The company’s stock has recovered, but its reputation remains battered as it continues to make missteps — most recently, in July 2019, the Federal Trade Commission said Equifax could run out of settlement money before paying all the claims made by consumers whose information was stolen. The company has, however, invested significantly in building a stronger cybersecurity program, including emphasizing communication between leaders and cybersecurity executives, and integrating security projects throughout disparate lines of business.


2018: Marriott

What happened: By 2018, breaches of massive amounts of consumer data had become so commonplace that Marriott was not even particularly memorable. Its numbers were eye-popping - an original estimate of up to 500 million people affected, but no Social Security numbers. The theft of 5 million passport numbers stirred consumers a bit more than the average. But the incident sparked only a few weeks of commentary before mostly fading away.

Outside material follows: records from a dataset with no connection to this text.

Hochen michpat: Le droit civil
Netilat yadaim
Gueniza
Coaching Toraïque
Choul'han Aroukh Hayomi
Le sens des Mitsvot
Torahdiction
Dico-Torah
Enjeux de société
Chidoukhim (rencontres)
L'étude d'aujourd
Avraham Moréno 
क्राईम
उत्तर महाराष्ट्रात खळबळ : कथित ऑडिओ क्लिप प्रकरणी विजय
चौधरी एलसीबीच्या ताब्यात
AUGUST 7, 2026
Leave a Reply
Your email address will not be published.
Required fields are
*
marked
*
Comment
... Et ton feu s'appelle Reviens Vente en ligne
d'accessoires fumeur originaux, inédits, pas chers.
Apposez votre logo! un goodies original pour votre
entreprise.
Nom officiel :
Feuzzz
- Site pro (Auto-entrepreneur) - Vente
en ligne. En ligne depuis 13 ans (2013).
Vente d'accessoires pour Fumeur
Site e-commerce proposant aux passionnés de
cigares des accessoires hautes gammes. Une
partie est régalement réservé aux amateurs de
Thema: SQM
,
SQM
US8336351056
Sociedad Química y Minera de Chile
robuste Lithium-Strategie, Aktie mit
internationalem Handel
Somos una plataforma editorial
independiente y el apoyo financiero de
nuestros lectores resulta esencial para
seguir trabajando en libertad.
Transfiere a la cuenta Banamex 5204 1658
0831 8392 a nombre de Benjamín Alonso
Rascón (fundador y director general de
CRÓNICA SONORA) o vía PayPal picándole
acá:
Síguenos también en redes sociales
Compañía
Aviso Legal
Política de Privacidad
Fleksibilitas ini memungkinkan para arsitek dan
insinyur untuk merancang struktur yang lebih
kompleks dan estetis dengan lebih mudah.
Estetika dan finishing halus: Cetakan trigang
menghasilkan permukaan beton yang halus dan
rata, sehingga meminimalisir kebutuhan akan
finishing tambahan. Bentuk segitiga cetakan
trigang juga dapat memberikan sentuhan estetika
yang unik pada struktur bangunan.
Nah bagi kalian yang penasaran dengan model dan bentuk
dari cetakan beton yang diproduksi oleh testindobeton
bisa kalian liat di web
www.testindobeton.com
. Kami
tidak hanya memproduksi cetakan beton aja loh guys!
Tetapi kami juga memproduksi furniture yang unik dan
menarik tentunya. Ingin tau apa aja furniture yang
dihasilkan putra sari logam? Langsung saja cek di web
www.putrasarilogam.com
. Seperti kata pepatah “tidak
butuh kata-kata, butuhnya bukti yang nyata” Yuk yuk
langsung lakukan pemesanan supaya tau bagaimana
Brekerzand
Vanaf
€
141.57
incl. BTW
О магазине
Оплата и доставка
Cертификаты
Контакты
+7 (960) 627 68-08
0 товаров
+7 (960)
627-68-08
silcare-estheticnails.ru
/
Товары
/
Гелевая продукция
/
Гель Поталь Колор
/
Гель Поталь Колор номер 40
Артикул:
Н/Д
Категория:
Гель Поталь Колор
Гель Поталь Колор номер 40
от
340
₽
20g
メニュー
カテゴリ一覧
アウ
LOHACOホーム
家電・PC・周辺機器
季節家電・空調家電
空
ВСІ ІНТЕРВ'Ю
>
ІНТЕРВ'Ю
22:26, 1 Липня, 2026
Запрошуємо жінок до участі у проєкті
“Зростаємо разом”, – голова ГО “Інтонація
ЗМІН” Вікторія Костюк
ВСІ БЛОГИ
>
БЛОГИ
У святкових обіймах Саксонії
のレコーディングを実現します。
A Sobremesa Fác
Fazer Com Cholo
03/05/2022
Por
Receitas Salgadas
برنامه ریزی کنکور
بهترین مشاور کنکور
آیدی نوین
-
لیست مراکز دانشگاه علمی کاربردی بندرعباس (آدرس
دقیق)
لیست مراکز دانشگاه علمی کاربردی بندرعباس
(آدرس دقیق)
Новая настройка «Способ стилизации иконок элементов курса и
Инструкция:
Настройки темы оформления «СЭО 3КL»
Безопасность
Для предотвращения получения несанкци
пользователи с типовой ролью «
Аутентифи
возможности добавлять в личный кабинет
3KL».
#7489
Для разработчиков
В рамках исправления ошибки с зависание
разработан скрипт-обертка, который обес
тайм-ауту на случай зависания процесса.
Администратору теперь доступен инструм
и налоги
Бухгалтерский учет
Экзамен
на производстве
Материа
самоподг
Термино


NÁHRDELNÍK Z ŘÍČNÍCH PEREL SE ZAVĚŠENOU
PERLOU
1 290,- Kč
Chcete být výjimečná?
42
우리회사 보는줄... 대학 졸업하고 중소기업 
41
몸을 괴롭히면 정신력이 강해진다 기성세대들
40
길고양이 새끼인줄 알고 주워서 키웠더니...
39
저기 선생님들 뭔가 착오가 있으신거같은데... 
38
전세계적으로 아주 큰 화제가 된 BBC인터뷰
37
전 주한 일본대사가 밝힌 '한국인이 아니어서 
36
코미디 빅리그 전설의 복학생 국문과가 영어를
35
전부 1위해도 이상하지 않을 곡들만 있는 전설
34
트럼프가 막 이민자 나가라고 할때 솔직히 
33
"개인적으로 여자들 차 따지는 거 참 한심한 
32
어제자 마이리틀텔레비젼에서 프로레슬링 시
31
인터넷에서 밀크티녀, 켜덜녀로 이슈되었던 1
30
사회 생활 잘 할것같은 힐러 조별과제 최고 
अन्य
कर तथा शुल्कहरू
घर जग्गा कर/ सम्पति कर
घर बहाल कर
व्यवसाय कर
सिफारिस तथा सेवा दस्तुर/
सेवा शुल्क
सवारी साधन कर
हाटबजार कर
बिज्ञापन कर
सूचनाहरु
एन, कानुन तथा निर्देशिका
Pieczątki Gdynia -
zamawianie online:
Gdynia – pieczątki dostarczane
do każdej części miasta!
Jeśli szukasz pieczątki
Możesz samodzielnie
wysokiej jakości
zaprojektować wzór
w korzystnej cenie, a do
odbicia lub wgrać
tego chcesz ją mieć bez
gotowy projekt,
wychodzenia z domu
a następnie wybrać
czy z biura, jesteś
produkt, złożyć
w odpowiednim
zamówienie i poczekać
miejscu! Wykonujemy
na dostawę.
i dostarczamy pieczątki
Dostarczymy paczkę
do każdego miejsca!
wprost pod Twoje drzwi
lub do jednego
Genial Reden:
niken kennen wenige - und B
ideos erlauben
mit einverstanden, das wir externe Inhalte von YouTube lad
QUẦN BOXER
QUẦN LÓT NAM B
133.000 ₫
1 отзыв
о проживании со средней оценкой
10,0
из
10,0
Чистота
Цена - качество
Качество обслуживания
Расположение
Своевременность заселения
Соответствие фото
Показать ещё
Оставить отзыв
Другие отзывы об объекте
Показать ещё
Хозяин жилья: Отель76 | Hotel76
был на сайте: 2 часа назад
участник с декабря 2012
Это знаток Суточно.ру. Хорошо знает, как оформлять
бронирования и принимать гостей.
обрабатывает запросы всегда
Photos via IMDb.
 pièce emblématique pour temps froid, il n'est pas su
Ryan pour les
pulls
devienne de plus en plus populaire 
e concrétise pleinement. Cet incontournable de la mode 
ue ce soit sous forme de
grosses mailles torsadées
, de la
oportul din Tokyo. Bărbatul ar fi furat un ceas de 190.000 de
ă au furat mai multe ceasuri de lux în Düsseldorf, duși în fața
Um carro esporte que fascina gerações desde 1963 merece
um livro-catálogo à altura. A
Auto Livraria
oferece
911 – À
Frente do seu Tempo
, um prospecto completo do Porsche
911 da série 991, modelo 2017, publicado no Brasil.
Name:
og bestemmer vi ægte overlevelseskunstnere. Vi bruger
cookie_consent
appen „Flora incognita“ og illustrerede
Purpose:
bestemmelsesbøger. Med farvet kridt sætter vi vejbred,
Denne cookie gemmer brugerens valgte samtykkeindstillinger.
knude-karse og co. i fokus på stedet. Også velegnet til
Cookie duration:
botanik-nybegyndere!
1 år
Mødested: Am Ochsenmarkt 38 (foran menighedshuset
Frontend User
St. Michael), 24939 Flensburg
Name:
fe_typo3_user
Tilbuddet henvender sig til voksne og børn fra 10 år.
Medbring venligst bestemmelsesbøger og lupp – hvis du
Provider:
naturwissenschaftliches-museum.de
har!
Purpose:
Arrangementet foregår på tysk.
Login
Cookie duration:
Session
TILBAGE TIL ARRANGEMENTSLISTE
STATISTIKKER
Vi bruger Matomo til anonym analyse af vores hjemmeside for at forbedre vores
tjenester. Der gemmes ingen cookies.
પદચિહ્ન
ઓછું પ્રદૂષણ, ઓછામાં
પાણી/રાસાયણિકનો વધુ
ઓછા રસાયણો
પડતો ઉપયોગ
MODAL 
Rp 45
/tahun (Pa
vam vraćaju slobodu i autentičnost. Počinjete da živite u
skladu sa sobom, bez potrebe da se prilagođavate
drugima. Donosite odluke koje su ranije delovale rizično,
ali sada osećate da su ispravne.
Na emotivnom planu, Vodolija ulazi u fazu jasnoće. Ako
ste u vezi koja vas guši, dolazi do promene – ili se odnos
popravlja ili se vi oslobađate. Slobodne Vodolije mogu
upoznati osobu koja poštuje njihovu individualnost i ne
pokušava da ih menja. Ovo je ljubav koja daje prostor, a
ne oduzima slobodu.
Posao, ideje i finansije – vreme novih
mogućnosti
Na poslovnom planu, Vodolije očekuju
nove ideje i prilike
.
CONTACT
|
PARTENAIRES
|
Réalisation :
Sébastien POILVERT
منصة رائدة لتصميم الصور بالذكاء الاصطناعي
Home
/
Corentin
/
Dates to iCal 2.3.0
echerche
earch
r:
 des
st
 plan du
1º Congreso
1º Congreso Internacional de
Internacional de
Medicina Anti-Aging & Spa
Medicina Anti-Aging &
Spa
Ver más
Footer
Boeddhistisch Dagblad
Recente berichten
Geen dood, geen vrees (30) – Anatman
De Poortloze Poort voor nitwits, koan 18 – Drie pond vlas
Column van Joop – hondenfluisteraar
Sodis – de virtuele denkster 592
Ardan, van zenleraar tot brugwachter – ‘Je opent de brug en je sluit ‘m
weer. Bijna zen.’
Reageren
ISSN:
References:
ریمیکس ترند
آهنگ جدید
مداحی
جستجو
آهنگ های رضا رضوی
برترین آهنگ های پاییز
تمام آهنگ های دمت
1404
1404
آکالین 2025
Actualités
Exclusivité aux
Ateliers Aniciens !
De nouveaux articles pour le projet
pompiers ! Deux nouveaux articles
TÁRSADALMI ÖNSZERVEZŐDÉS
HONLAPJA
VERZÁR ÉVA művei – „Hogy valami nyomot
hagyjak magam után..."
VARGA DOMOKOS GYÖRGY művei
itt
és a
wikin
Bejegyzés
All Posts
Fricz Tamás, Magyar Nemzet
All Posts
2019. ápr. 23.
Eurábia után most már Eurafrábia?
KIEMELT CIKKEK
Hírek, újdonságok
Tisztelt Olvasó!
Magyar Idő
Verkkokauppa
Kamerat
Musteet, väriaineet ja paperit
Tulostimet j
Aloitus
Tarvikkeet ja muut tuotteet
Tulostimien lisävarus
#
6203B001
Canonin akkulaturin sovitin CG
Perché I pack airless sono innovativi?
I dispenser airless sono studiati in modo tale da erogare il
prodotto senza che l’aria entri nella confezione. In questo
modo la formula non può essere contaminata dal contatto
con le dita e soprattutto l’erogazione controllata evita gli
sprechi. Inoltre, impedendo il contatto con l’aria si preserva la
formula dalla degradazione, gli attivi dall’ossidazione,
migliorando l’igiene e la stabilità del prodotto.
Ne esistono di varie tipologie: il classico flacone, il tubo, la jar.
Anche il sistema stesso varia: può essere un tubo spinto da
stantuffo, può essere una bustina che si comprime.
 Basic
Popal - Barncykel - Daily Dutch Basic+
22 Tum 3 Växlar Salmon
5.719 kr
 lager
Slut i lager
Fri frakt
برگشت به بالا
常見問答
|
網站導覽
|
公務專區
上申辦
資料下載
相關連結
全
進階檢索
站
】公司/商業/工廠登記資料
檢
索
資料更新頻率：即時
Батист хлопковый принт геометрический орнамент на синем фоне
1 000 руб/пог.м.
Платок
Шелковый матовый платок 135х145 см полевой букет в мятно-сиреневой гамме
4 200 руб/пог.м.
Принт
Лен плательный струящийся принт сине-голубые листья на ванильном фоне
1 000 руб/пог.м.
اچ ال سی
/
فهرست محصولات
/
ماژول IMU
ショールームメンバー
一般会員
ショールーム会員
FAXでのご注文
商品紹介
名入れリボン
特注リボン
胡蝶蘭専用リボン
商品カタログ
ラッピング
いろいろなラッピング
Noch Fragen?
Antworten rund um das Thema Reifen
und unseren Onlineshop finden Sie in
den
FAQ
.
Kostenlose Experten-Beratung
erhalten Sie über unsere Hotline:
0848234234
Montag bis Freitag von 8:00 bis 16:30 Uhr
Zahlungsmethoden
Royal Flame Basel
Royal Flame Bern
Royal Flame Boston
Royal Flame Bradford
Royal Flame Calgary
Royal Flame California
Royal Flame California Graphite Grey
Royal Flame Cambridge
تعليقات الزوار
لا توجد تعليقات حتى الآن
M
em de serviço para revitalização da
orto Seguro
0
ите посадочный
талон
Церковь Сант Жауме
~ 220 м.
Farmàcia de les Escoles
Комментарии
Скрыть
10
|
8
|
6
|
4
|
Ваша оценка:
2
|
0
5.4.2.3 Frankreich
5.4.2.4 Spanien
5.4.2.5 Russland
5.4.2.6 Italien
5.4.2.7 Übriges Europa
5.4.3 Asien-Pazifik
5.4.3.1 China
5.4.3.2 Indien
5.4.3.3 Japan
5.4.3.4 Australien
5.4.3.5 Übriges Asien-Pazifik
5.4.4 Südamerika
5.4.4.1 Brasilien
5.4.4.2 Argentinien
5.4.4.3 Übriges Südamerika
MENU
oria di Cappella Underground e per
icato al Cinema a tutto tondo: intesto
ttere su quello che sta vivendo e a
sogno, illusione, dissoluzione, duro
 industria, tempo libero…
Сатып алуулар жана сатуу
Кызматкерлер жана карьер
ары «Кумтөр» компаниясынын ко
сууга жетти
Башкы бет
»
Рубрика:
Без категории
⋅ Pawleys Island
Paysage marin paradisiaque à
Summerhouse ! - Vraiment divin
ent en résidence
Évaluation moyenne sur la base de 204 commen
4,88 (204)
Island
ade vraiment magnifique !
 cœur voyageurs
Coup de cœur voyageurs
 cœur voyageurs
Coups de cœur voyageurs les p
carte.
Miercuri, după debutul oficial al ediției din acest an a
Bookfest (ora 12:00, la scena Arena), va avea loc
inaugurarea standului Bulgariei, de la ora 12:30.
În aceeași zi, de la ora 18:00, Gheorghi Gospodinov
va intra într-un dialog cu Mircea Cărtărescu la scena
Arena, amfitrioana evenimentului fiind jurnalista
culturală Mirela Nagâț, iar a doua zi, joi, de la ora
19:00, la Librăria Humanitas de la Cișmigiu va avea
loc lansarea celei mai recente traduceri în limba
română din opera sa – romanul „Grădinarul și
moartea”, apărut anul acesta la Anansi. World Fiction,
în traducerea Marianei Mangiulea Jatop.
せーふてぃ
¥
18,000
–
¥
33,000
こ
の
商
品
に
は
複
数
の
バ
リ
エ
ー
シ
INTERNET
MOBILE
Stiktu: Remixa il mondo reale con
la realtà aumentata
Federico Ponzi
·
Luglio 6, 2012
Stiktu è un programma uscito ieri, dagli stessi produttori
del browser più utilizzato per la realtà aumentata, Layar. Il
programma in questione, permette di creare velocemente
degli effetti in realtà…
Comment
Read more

So why is it on this list? Because under the surface, the Marriott breach was highly disruptive to one cyberthreat area that had mostly gone ignored throughout the decade: merger due diligence. The breach originated with a database managed by Starwood Resorts, which was purchased by Marriott in 2016 for $13.3 billion. The data leak may have been ongoing for several years, the company has said.

Why it was disruptive: Just as Target sparked a whole generation of robust third-party oversight programs in the corporate world in the early half of the decade, the Marriott breach is already causing companies to improve how they conduct investigations of companies they plan to purchase.

Shareholder lawsuits calling into question Marriott’s merger due-diligence practices make some of the most compelling data-breach suits in years.

In many ways, Marriott is a sleeper breach - one that we might not think about much but will cause ripple effects in some major areas of business well into the next decade.